**Task item:**
Transcribe the lines below exactly. No image belongs in the transcription.

**Data section:**
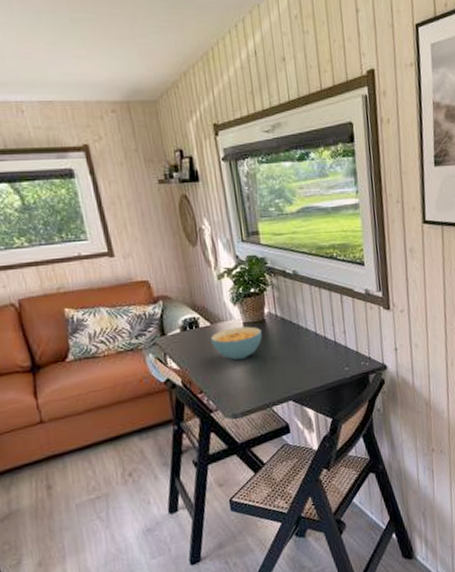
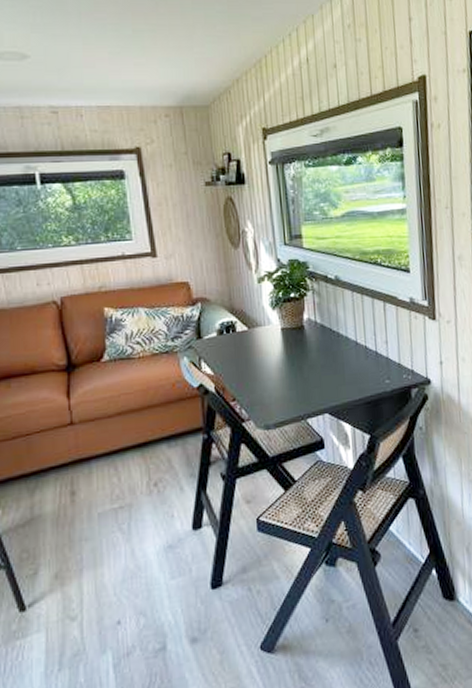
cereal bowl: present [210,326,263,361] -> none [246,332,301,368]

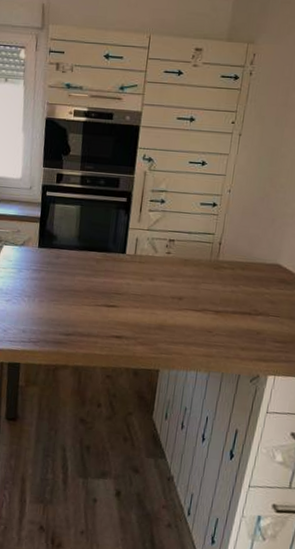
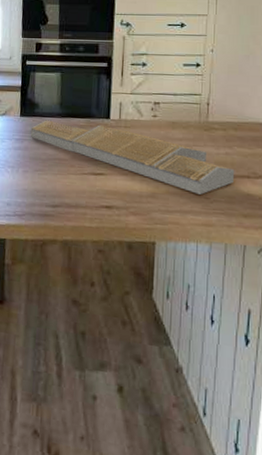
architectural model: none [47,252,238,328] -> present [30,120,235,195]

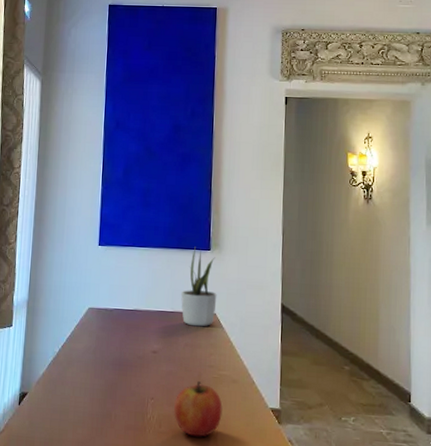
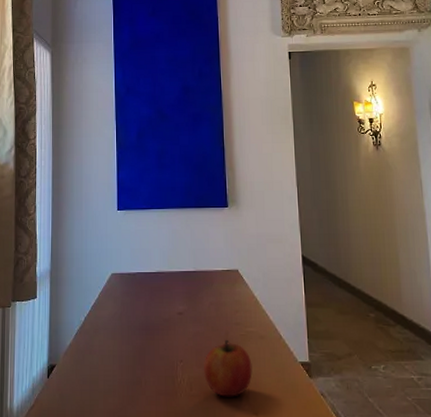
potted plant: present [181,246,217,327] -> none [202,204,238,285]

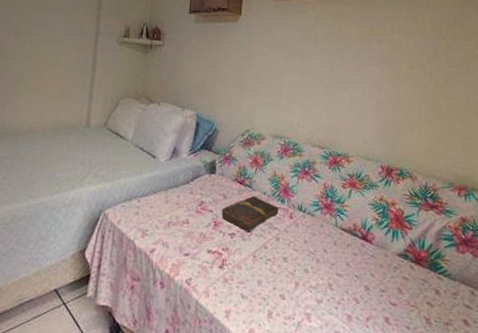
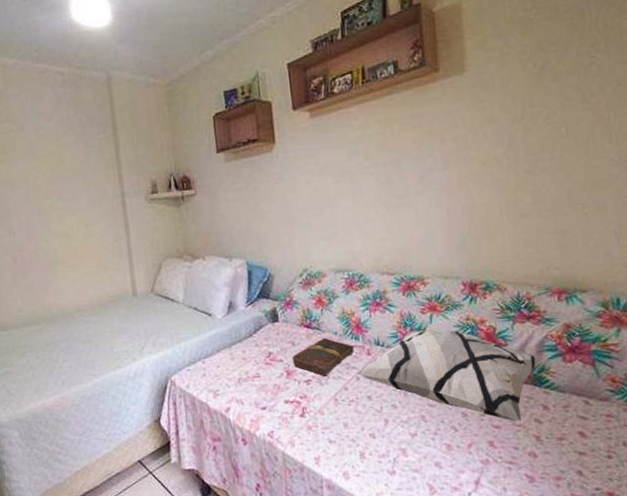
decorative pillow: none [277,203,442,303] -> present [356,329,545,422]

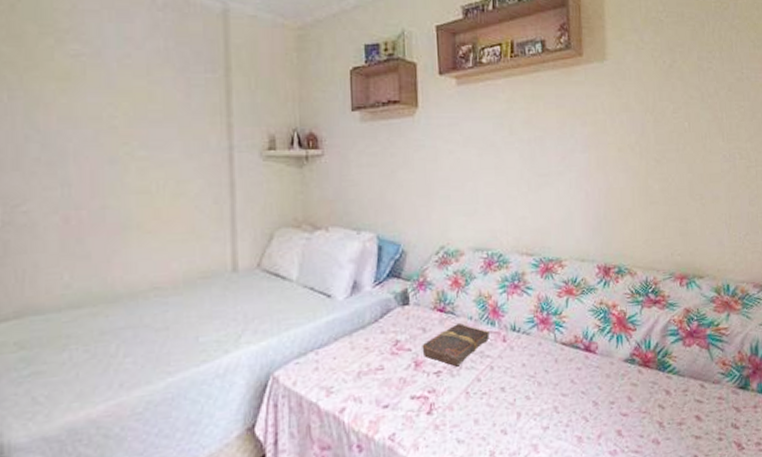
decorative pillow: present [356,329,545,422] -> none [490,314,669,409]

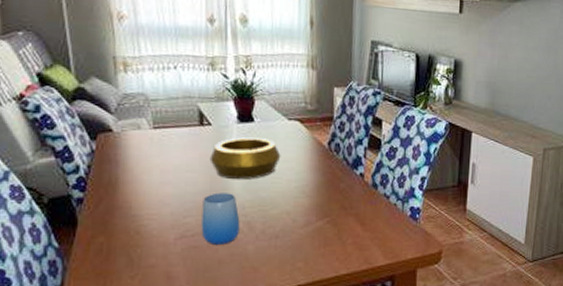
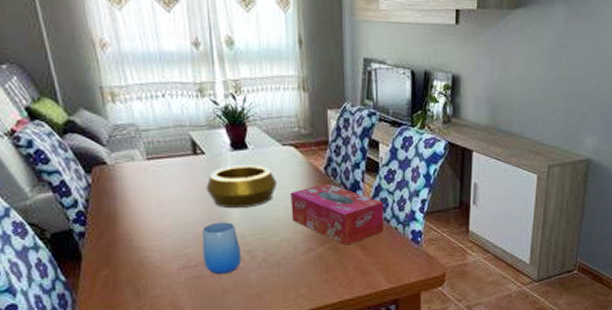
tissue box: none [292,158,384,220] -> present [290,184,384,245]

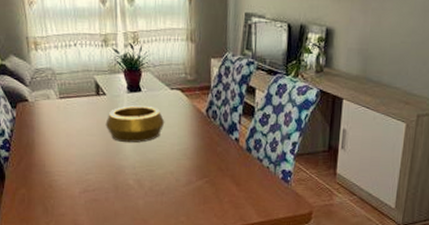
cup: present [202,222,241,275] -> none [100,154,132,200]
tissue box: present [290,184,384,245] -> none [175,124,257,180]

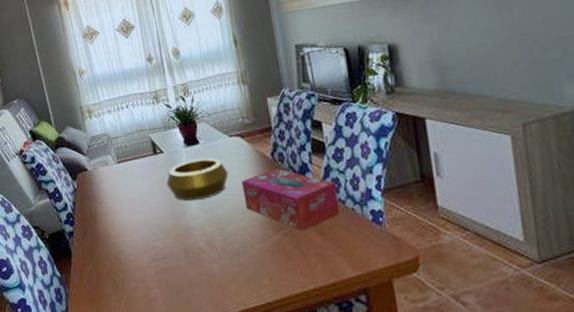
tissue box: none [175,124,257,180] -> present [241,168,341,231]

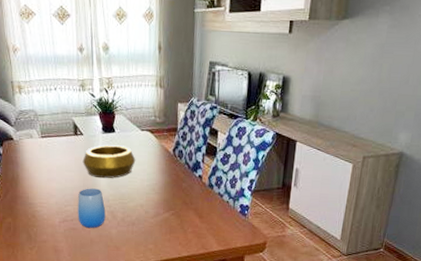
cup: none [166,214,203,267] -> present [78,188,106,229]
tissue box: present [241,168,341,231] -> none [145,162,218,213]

**Exercise solution:**
cereal bowl: present [210,326,263,361] -> none [246,332,301,368]

architectural model: none [47,252,238,328] -> present [30,120,235,195]

potted plant: present [181,246,217,327] -> none [202,204,238,285]

decorative pillow: none [277,203,442,303] -> present [356,329,545,422]

decorative pillow: present [356,329,545,422] -> none [490,314,669,409]

tissue box: none [292,158,384,220] -> present [290,184,384,245]

cup: present [202,222,241,275] -> none [100,154,132,200]
tissue box: present [290,184,384,245] -> none [175,124,257,180]

tissue box: none [175,124,257,180] -> present [241,168,341,231]

cup: none [166,214,203,267] -> present [78,188,106,229]
tissue box: present [241,168,341,231] -> none [145,162,218,213]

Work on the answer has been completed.